Support for lazy loading

LL=lazy loading

  • main use cases:
    • level 0: improve the startup time
    • level 1: partially loaded objects (load metadata only) e.g. do not load all 600 subjobs of a given master job
    • level 2: partially load object on request at the attribute level (TOO FANCY)

  • assumptions:
    • repository gets fixed and the whole table is not loaded in memory
    • metadata loading is fast (to be checked) and metadata is small

  • we should mark MD items in the schema
  • if MD changed then the table in repository must be updated accordingly
    • in principle it could be done generically
    • but practically it is done manually (with the current implementation)

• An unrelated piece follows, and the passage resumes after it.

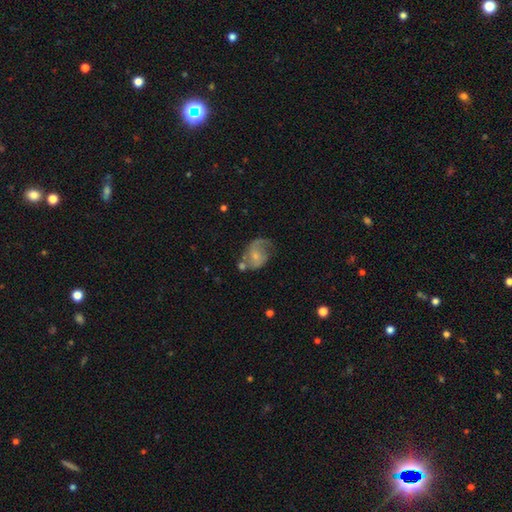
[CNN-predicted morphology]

  • LL is completely transparent at GPI level
    • dir(j) always gives all attributes
    • accessing an unloaded attribute triggers a full load of the whole object tree
  • LL is NOT transparent at the object level
    • dir(j._impl) will give all attrributes as well
    • accessing an unloaded attribute raises an exception
    • TODO: identify and document the internal plugin code (e.g. monitoring method) which is possibly affected by this
  • we want to have the support for lazy loading at the object level
    • e.g. :j._impl.backend.actualCE should trigger a full load of the job (unless this attribute is MD)
  • a metadata schema is available here: jobs._impl.repository.schema
    • this schema should be created from the object schema (dynamically) based on MD marking
    • however creating new MD columns is manual (at this moment)
  • the mapping of object attributes into the metadata attributes may be done as follows:
    • j.id -> jobs._impl.repository.schema['id']
    • j.application._name -> jobs._impl.repository.schema['application._name']
    • j.backend.id -> jobs._impl.repository.schema['backend.id']
    • len(j.subjobs)!=0 = -> =jobs._impl.repository.schema['split']
  • the name mapping to SQL columns should be checked for special chars
  • should MD attribute be plugin class specific or category specific (e.g. backend.actualCE or LCG.actualCE)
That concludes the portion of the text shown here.